Parex banka has repeatedly specified that the decision to change the status voluntarily has been taken after comprehensive assessment of the potential operational models of the bank. It was taken into account that since August 1, 2010 Parex banka has ceased to render such services characteristic of commercial banks as crediting and servicing deposits. At the moment, Parex banka is mainly focused on development of the distressed assets: loan restructuring, debt recovery and real estate management. Therefore it is not necessary to maintain the status of the bank in order to reach the bank’s objective, which is recovery of state investments. By giving up the licence Parex banka will no longer need to meet several requirements binding on credit institutions, e.g. capital adequacy ratio requirements.

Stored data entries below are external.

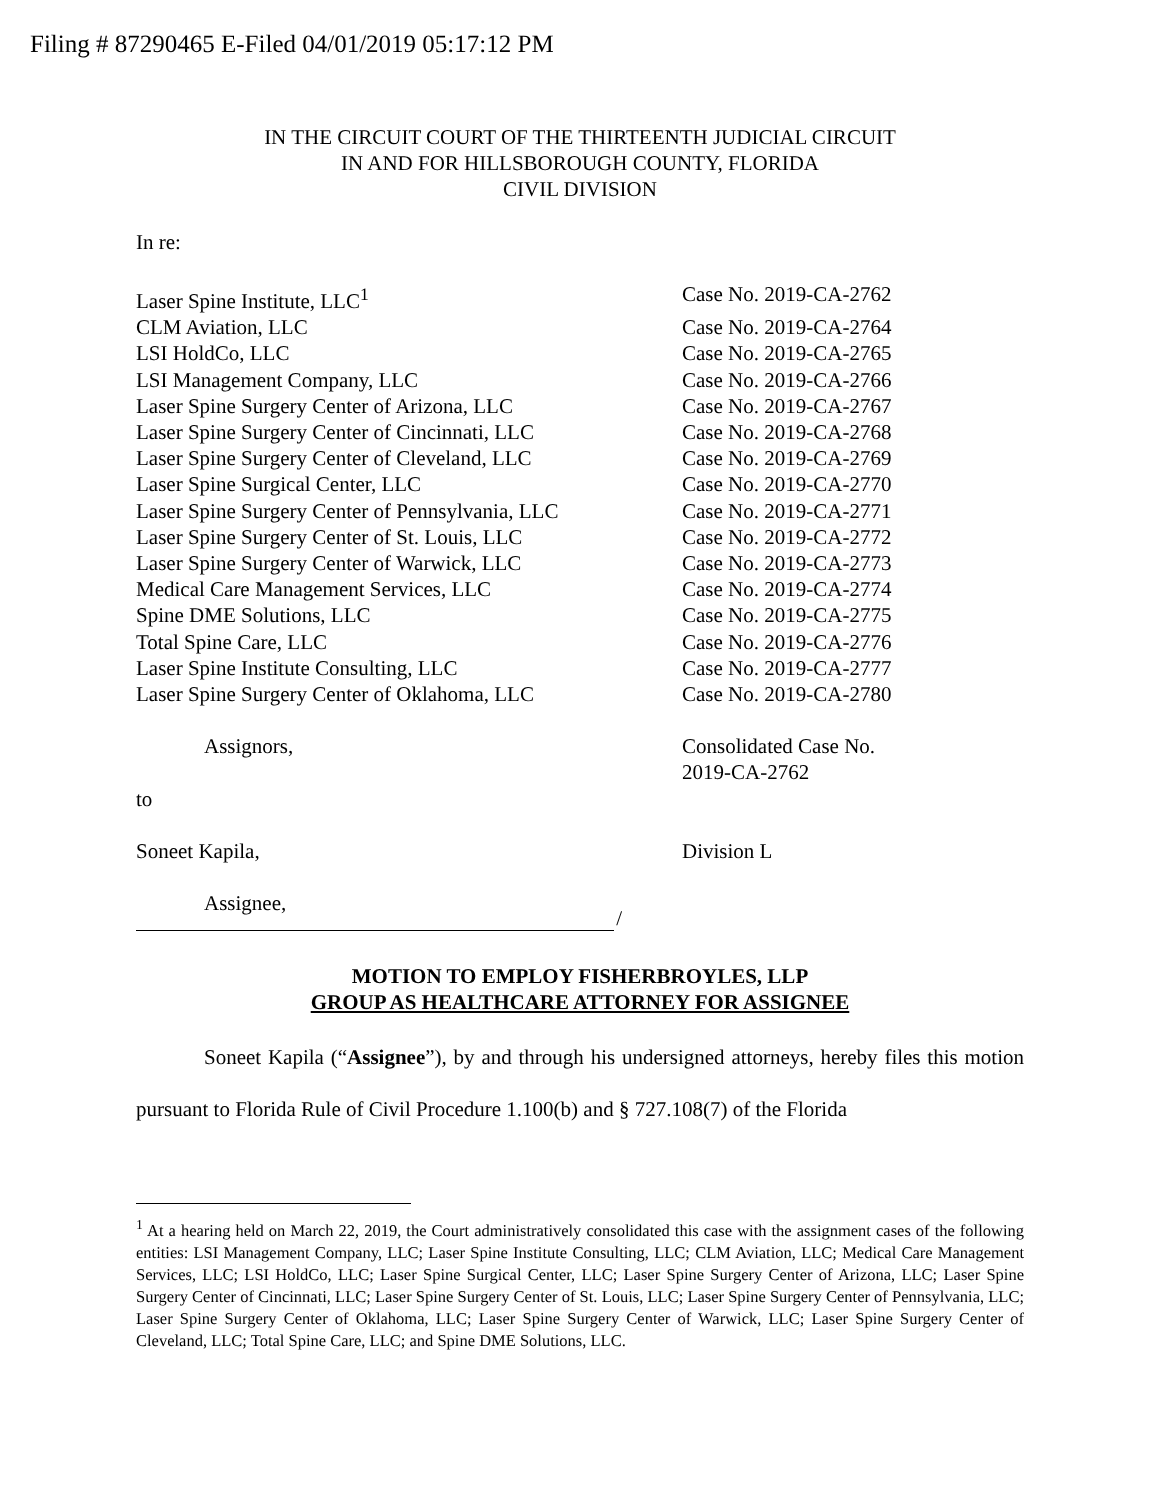Filing # 87290465 E-Filed 04/01/2019 05:17:12 PM
IN THE CIRCUIT COURT OF THE THIRTEENTH JUDICIAL CIRCUIT
IN AND FOR HILLSBOROUGH COUNTY, FLORIDA
CIVIL DIVISION
In re:
Laser Spine Institute, LLC<sup>1</sup> Case No. 2019-CA-2762
CLM Aviation, LLC Case No. 2019-CA-2764
LSI HoldCo, LLC Case No. 2019-CA-2765
LSI Management Company, LLC Case No. 2019-CA-2766
Laser Spine Surgery Center of Arizona, LLC Case No. 2019-CA-2767
Laser Spine Surgery Center of Cincinnati, LLC
Case No. 2019-CA-2768
Laser Spine Surgery Center of Cleveland, LLC
Case No. 2019-CA-2769
Laser Spine Surgical Center, LLC Case No. 2019-CA-2770
Laser Spine Surgery Center of Pennsylvania, LLC
Case No. 2019-CA-2771
Laser Spine Surgery Center of St. Louis, LLC
Case No. 2019-CA-2772
Laser Spine Surgery Center of Warwick, LLC Case No. 2019-CA-2773
Medical Care Management Services, LLC Case No. 2019-CA-2774
Spine DME Solutions, LLC Case No. 2019-CA-2775
Total Spine Care, LLC Case No. 2019-CA-2776
Laser Spine Institute Consulting, LLC Case No. 2019-CA-2777
Laser Spine Surgery Center of Oklahoma, LLC Case No. 2019-CA-2780
Assignors, Consolidated Case No.
2019-CA-2762
to
Soneet Kapila, Division L
Assignee,
/
MOTION TO EMPLOY FISHERBROYLES, LLP
GROUP AS HEALTHCARE ATTORNEY FOR ASSIGNEE
Soneet Kapila (“Assignee”), by and through his undersigned attorneys, hereby files this motion pursuant to Florida Rule of Civil Procedure 1.100(b) and § 727.108(7) of the Florida
<sup>1</sup> At a hearing held on March 22, 2019, the Court administratively consolidated this case with the assignment cases of the following entities: LSI Management Company, LLC; Laser Spine Institute Consulting, LLC; CLM Aviation, LLC; Medical Care Management Services, LLC; LSI HoldCo, LLC; Laser Spine Surgical Center, LLC; Laser Spine Surgery Center of Arizona, LLC; Laser Spine Surgery Center of Cincinnati, LLC; Laser Spine Surgery Center of St. Louis, LLC; Laser Spine Surgery Center of Pennsylvania, LLC; Laser Spine Surgery Center of Oklahoma, LLC; Laser Spine Surgery Center of Warwick, LLC; Laser Spine Surgery Center of Cleveland, LLC; Total Spine Care, LLC; and Spine DME Solutions, LLC.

One of the obstacles to overcome was Parex banka’s obligations to syndicated lenders that were settled in May 2011 without additional support from the state, as well as obligations to private depositors. The latter were also settled from funds of Parex banka.


Additional information:

On December 28, 2011 the General Meeting of Parex banka shareholders passed a resolution on giving up the credit institution licence. It was also decided that the Management Board of Parex banka will undertake all actions necessary to implement the status change, including asking permission from FCMC.

On 22 November 2011 the Cabinet of Ministers supported the operational model of Parex banka which envisaged the status change. Along with other essential factors it was marked that because of status change it will no longer be necessary to capitalize state deposits as the Restructuring plan had established.